───── SOURCE TEXT
Some months after Georgia’s October 2012 parliamentary elections, I was sitting at a conference table in a stuffy room in the State Chancellory with a few other journalists and advisors to the new Georgian Dream (GD) coalition government. The advisors were brainstorming ways to rescue the deteriorating image of the new government, after a series of high-profile arrests of former ruling party members had prompted many of Georgia’s western partners to accuse it of engaging in selective prosecution and backsliding on democracy. The group knew multi-billionaire Prime Minister Bidzina Ivanishvili was targeting President Mikheil Saakashvili and that it would have been impossible to prove that busting the sitting president who is your political adversary is not an act of selective justice.

The decision to prosecute Saakashvili came a year later, on July 28, one week after Parliament ratified its Association Agreement with the European Union. With the Agreement in the bag, the GD majority feels it can make the case that they are merely ending the era of impunity and restoring the democratic principles of rule of law. Many of Georgia’s western partners, however, are unconvinced that the motivations are purely egalitarian and there is doubt that Georgia’s frail legal system can actually guarantee rule of law.

Saakashvili is being charged for “exceeding official authorities” in relation to the brutal crackdown of protesters on November 7, 2007 and the subsequent raid and seizure of Imedi TV station, owned by billionaire and political opponent, Badri Patarkatsiashvili. On August 13, the Prosecutor’s Office announced new charges will be brought against the former president for misspending $5.1 million. More charges no doubt await the man commonly known as “Misha,” of who George W. Bush once said “Because you acted, Georgia is today both sovereign and free and a beacon of liberty for this region and the world.”

From Hero to Zero

Misha became a hero when he lead the peaceful “Rose Revolution” to topple the ineffective and corrupt regime of Eduard Shevardnadze in 2003. At the age of 37, the charismatic western educated lawyer became Europe’s youngest president, garnering 96 percent of the vote in 2004. In his first year in office, he bloodlessly wrested control of the Autonomous Republic of Adjara from Aslan Abashidze, a miscreant “prince” who had run Adjara as his own fiefdom since 1991. But it was Misha’s audacious act of firing the entire police force, which had been the largest organized crime ring in the country, and replacing it with a young team of law enforcers that gained him international fame.
──────────
[REQUIRED TASKS]
a. Please answer these questions from the Saakashvili article:
(i) On what date did the decision to prosecute Saakashvili come?
(ii) How much money do the new charges announced on August 13 say the former president misspent?
(iii) What percentage of the vote did Saakashvili receive in 2004?
b. Reproduce the stretch of the Saakashvili article from "Some months after" through "of selective justice.".
───── RECORDS SHOWN
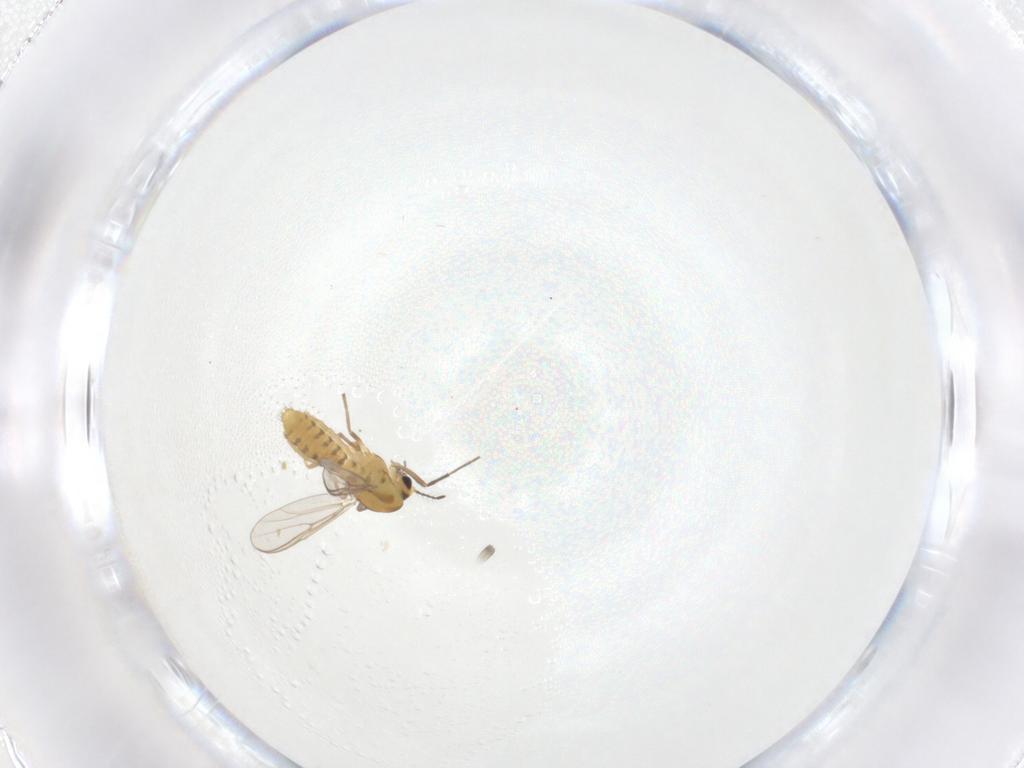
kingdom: Animalia
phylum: Arthropoda
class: Insecta
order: Diptera
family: Chironomidae
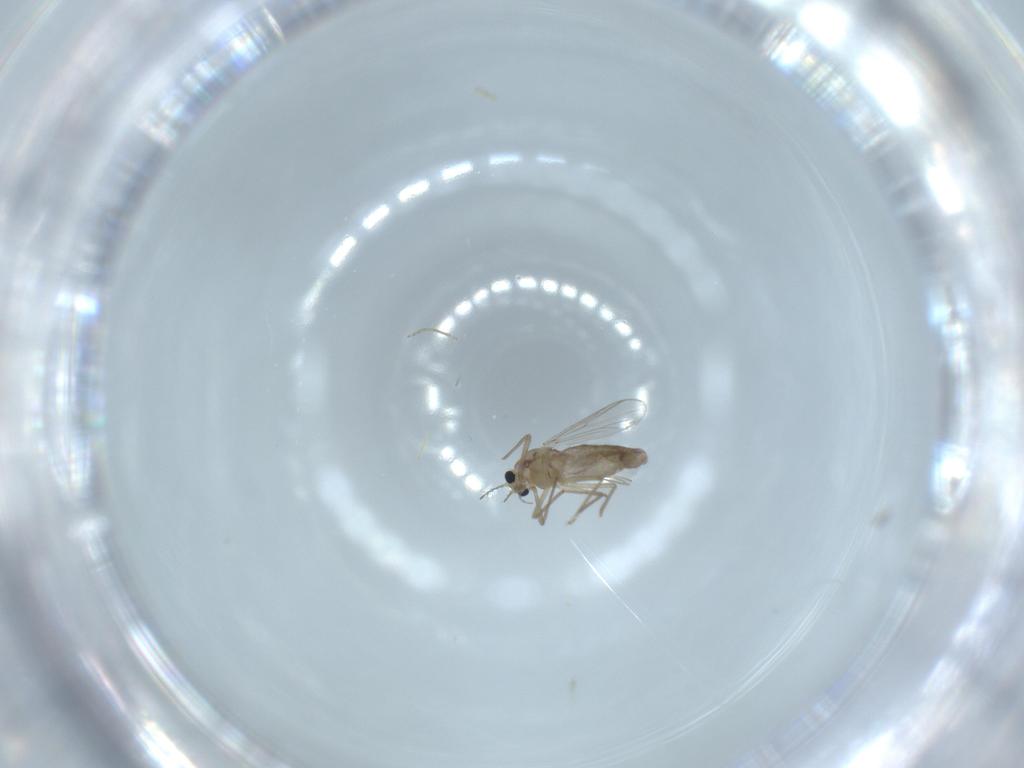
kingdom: Animalia
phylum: Arthropoda
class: Insecta
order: Diptera
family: Chironomidae
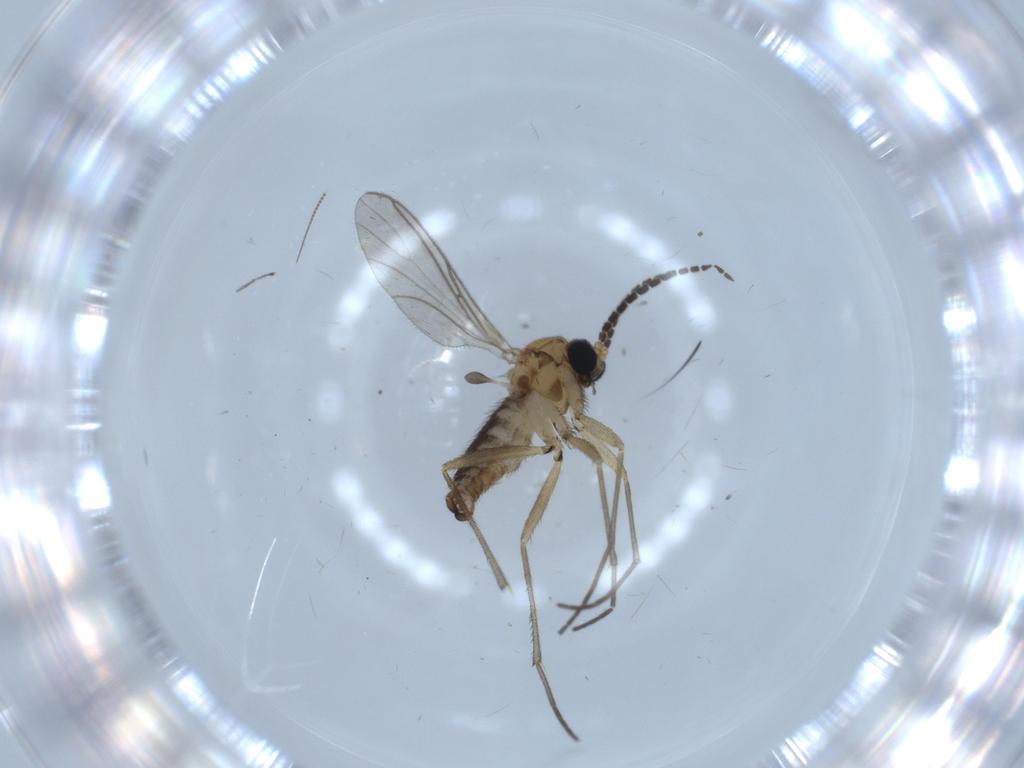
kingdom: Animalia
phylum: Arthropoda
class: Insecta
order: Diptera
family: Sciaridae
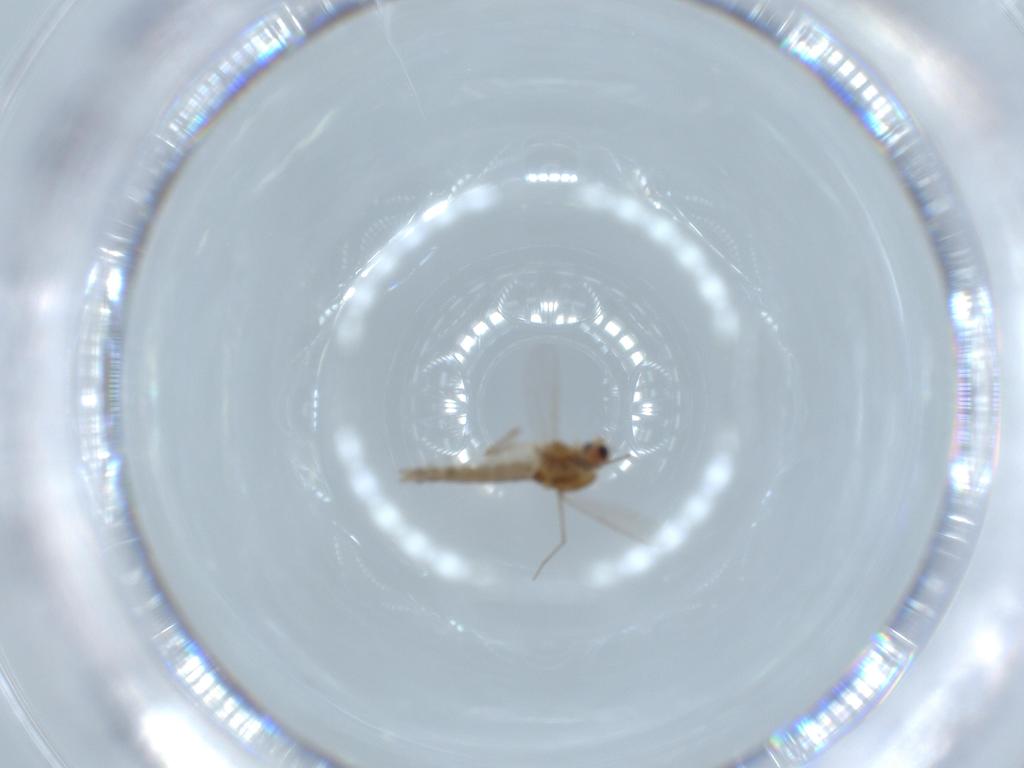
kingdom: Animalia
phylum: Arthropoda
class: Insecta
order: Diptera
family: Chironomidae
──────────
[THE RESPONSES]
a.
(i) July 28
(ii) $5.1 million
(iii) 96 percent

b.
Some months after Georgia’s October 2012 parliamentary elections, I was sitting at a conference table in a stuffy room in the State Chancellory with a few other journalists and advisors to the new Georgian Dream (GD) coalition government. The advisors were brainstorming ways to rescue the deteriorating image of the new government, after a series of high-profile arrests of former ruling party members had prompted many of Georgia’s western partners to accuse it of engaging in selective prosecution and backsliding on democracy. The group knew multi-billionaire Prime Minister Bidzina Ivanishvili was targeting President Mikheil Saakashvili and that it would have been impossible to prove that busting the sitting president who is your political adversary is not an act of selective justice.